The new building is made with great sensitivity for both site and users. The latter are 210 MPs and their staff--overflowing from the Neo-Gothic building across Bridge Street, in which they had become dreadfully cramped, as the population of the House grew with the elaboration of democracy and the colossal explosion of communications. Portcullis House (not perhaps the happiest of names) is a key link in what the architects call a 'Parliamentary campus', which runs from the Shaw buildings and further south to the Commons Chamber. [3] Corridors and tunnels (the main one under Bridge Street) allow MPs to get from their rooms to the great space in time to vote when the division bell rings.

A court surrounded by a wall of individual rooms was the generating idea of the building. It was derived equally from the archetypal form of Oxford and Cambridge colleges, and from the new eco-thinking which comes largely from Germany, where thin plan forms are welcomed because they allow daylight to reduce need for artificial illumination, and where individual offices are required by management and unions alike. The parti of the building emerges from complex intercourse between urban, social and ecological ideals.

In conventional urban analysis, the building could not be bettered, It has shops at street level, a piano nobile on the first floor, where there are committee and meeting rooms, intermediate levels of MPs' offices, and an attic which contains climate control services and a few very lucky MPs, who have the most exquisite views. It fits into Bridge Street with a grain similar to the jumbly Classicism of the area. And it faces the river with the same strategy, in which individual rooms are the generator of the scale of the elevations -- not very different from that of the Palace of Westminster itself. Each MP's office has an oriel window, in which its tenant can calmly sit and look over the river, or Pugin, or Shaw or the endlessly changing pantomime of life in Whitehall.

The rectangular wall of rooms surrounds a central court that cannot be seen from the outside. Here, a glass roof is supported on American oak members flitched and bolted together with stainless steel. A grove of clipped trees is intended to evoke academe.
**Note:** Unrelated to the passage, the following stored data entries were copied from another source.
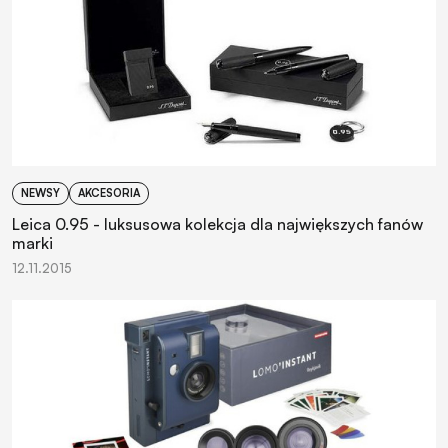
NEWSY
AKCESORIA
Leica 0.95 - luksusowa kolekcja dla największych fanów
marki
12.11.2015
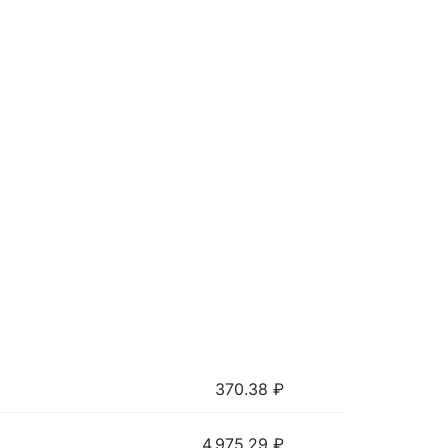
370.38
₽
4,975.29
₽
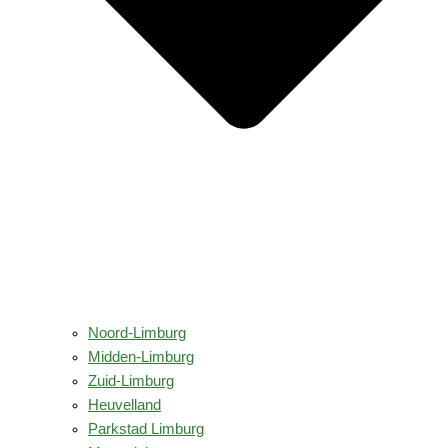
Noord-Limburg
Midden-Limburg
Zuid-Limburg
Heuvelland
Parkstad Limburg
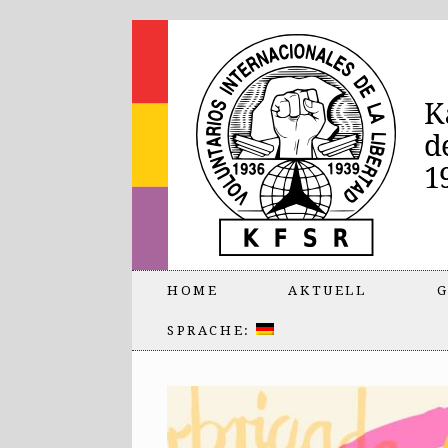
HOME
AKTUELL
G
SPRACHE:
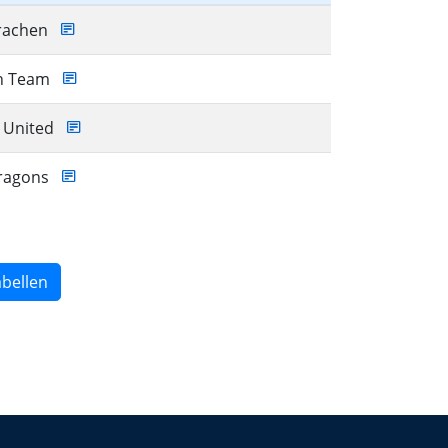
rachen
n Team
 United
Dragons
bellen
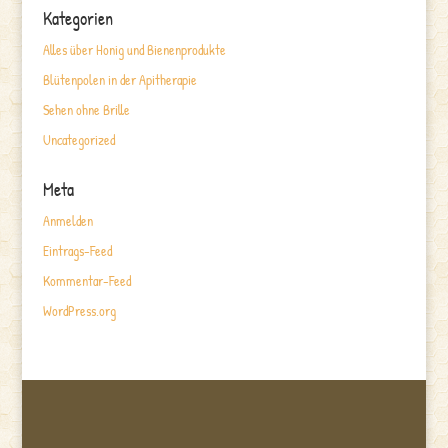
Kategorien
Alles über Honig und Bienenprodukte
Blütenpolen in der Apitherapie
Sehen ohne Brille
Uncategorized
Meta
Anmelden
Eintrags-Feed
Kommentar-Feed
WordPress.org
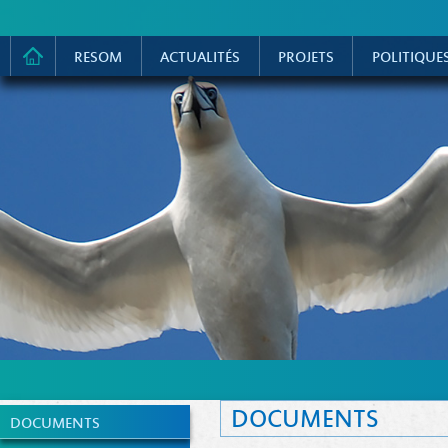
RESOM
ACTUALITÉS
PROJETS
POLITIQUE
DOCUMENTS
DOCUMENTS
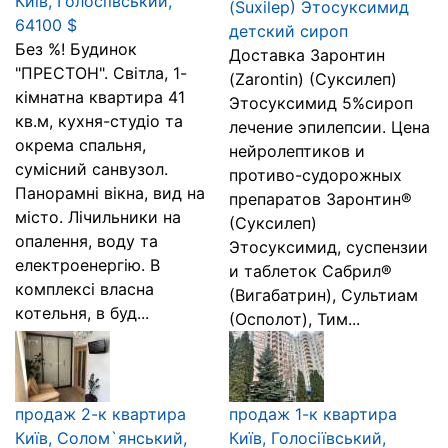
Київ, Голосіївський,
(Suxilep) Этосуксимид
64100 $
детский сироп
Без %! Будинок
Доставка Заронтин
"ПРЕСТОН". Світла, 1-
(Zarontin) (Суксилеп)
кімнатна квартира 41
Этосуксимид 5%сироп
кв.м, кухня-студіо та
лечение эпилепсии. Цена
окрема спальня,
нейролептиков и
сумісний санвузол.
противо-судорожных
Панорамні вікна, вид на
препаратов Заронтин®
місто. Лічильники на
(Суксилеп)
опалення, воду та
Этосуксимид, суспензии
електроенергію. В
и таблеток Сабрил®
комплексі власна
(Вигабатрин), Сультиам
котельня, в буд...
(Осполот), Тим...
продаж 2-к квартира
продаж 1-к квартира
Київ, Солом`янський,
Київ, Голосіївський,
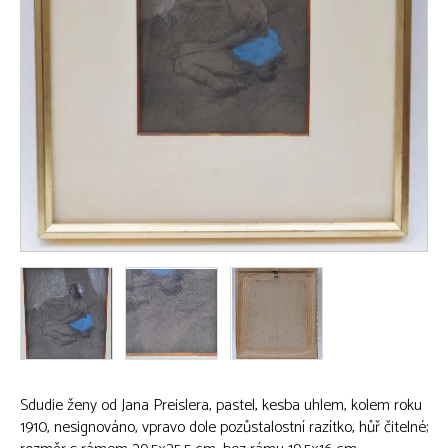
Sdudie ženy od Jana Preislera, pastel, kesba uhlem, kolem roku
1910, nesignováno, vpravo dole pozůstalostní razítko, hůř čitelné;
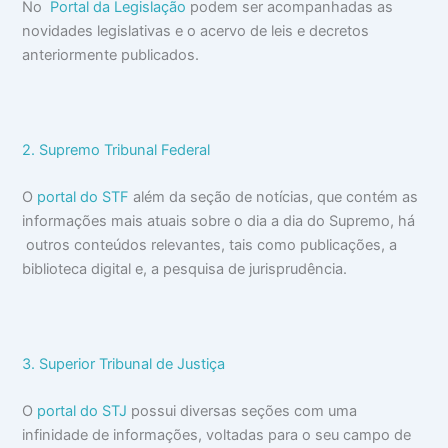
No
Portal da Legislação
podem ser acompanhadas as
novidades legislativas e o acervo de leis e decretos
anteriormente publicados.
2. Supremo Tribunal Federal
O
portal do STF
além da seção de notícias, que contém as
informações mais atuais sobre o dia a dia do Supremo, há
outros conteúdos relevantes, tais como publicações, a
biblioteca digital e, a pesquisa de jurisprudência.
3. Superior Tribunal de Justiça
O
portal do STJ
possui diversas seções com uma
infinidade de informações, voltadas para o seu campo de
It is hoped to generate casual conversation, occasional meetings, to be a forum of the whole campus: gossip, wit and other chatter are supposed to enliven the scene. Would Pitt, or Gladstone or Attlee have been happy in the place? You can certainly see Churchill strolling down the avenue puffing his cigar (would he be allowed to smoke nowadays?); the shade of Disraeli doing deals dodges about behind the trees; and Peel in his top hat would clearly be at home, inventing his coppers, who ended up in Norman Shaw's building next door. Parliamentarians of all times are bred out of the same stuff: they want to strut and they want to talk.

The glass roof is carried on props which fan from six main nodes that emerge here as columns. No site can have been more complex to organize. Two underground railway lines run under it at different angles. The architects were responsible for the very complex Piranesian tube station underneath the building (AR June 2000), the complications of which meant that the weight of most of the upper structure had to be carried down on just six points. Loads of the perimeter walls are taken down through their stone structure, but those from the inner court are borne by the columns, to which weight is carried by stone arches.